EXERCISE A: According to the bridging loan passage, what happens to the proceeds once the existing home is sold?
##### QUOTED PASSAGE
A bridging loan is a short-term loan designed to “bridge” the gap between buying your new home and selling your current one. This means you can purchase your new home first, move in, and then sell your old home afterward.

How It Works

  • The lender provides a temporary loan to cover both properties.
  • Interest is calculated on the bridging loan until your existing home is sold. In many cases, you’re not required to make repayments during the bridging term and interest is taken from the sale proceeds.
  • Once sold, the proceeds from your home sale are used to pay down the bridging loan, and your remaining mortgage continues as a normal home loan.

Pros of Bridging Loans

Avoid moving twice – You can move directly into your new home without the hassle of renting in between.
More time to sell – You don’t have to rush to accept the first offer on your existing home.
Competitive purchasing – You can buy your dream home before someone else does.

Cons of Bridging Loans

Not for everyone – Requires strong equity and a good borrowing capacity.
Higher borrowing buffer – Lenders apply stricter assessments due to the short-term nature of the loan.
Interest costs can add up – If it takes longer than expected to sell, interest payments may increase.

Is a Bridging Loan Right for You?

✔️ You have substantial equity in your current home.
✔️ Your borrowing power is strong.
✔️ You want to avoid moving twice and secure your new home ASAP.


Option 2: Selling First, Then Buying

What Is It?

In this strategy, you sell your current home before purchasing a new one. This means you’ll have certainty over your budget, but you may need temporary accommodation if you don’t find your next home right away.

How It Works

  • Understand your borrowing capacity before listing your property for sale (we recommend obtaining pre-approval to give you peace of mind for your next purchase)
##########
##### EXERCISE DATA
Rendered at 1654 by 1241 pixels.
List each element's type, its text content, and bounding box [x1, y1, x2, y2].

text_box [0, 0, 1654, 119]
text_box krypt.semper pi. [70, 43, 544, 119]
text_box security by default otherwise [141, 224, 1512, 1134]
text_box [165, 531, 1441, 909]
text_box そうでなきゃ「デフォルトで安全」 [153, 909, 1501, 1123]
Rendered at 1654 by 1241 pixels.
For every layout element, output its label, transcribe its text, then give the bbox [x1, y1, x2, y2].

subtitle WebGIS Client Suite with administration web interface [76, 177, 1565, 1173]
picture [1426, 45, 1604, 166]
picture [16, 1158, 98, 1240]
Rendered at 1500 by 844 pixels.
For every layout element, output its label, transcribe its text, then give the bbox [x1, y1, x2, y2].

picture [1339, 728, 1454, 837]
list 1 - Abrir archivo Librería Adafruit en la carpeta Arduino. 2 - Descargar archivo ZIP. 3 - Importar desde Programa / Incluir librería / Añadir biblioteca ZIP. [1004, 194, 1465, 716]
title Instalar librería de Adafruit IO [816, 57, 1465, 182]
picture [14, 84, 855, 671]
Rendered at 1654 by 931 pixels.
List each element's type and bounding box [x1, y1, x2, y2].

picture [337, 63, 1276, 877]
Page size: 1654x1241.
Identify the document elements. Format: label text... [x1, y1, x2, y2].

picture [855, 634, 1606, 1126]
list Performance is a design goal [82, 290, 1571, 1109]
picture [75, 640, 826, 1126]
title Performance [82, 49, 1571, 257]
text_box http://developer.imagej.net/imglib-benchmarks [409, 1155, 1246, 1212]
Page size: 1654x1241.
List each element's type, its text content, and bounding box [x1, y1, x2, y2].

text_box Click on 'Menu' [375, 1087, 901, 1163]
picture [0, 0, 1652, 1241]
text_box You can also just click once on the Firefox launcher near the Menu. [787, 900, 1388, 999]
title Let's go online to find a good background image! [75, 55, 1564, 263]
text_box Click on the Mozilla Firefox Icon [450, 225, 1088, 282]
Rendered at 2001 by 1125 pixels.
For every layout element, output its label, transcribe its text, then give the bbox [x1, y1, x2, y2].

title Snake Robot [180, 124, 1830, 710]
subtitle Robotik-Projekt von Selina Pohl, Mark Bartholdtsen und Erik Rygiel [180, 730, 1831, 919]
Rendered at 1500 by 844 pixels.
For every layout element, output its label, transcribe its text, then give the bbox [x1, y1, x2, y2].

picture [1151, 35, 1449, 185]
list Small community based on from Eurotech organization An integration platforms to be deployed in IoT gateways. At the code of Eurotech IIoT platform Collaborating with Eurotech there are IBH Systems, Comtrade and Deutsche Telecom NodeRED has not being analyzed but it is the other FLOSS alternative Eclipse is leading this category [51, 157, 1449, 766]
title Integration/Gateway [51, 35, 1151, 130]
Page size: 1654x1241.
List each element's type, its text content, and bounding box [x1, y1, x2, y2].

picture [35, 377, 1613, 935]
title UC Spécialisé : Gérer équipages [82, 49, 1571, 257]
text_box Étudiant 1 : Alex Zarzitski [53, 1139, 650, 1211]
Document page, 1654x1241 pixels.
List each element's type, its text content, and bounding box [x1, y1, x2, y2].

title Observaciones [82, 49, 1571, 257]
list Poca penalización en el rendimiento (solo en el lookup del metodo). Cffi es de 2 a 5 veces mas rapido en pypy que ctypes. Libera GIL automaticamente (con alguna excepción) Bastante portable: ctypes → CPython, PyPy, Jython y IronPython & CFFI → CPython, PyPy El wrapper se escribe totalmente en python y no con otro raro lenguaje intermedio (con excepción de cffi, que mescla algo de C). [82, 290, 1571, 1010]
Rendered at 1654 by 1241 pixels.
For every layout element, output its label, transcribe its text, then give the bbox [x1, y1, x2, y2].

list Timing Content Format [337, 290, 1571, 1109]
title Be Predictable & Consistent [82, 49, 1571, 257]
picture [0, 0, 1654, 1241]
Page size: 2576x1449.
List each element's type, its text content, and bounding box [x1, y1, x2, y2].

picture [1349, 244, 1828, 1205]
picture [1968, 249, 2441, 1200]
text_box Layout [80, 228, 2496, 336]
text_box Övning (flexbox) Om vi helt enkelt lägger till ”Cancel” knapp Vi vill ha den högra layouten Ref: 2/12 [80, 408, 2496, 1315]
##########
EXERCISE B: Copy out the rows from the line holding "Page size: 2576x1449." through the last line of the rows, with both ends included.

FULL OUTPUT A: They are used to pay down the bridging loan, and the remaining mortgage continues as a normal home loan.

FULL OUTPUT B:
Page size: 2576x1449.
List each element's type, its text content, and bounding box [x1, y1, x2, y2].

picture [1349, 244, 1828, 1205]
picture [1968, 249, 2441, 1200]
text_box Layout [80, 228, 2496, 336]
text_box Övning (flexbox) Om vi helt enkelt lägger till ”Cancel” knapp Vi vill ha den högra layouten Ref: 2/12 [80, 408, 2496, 1315]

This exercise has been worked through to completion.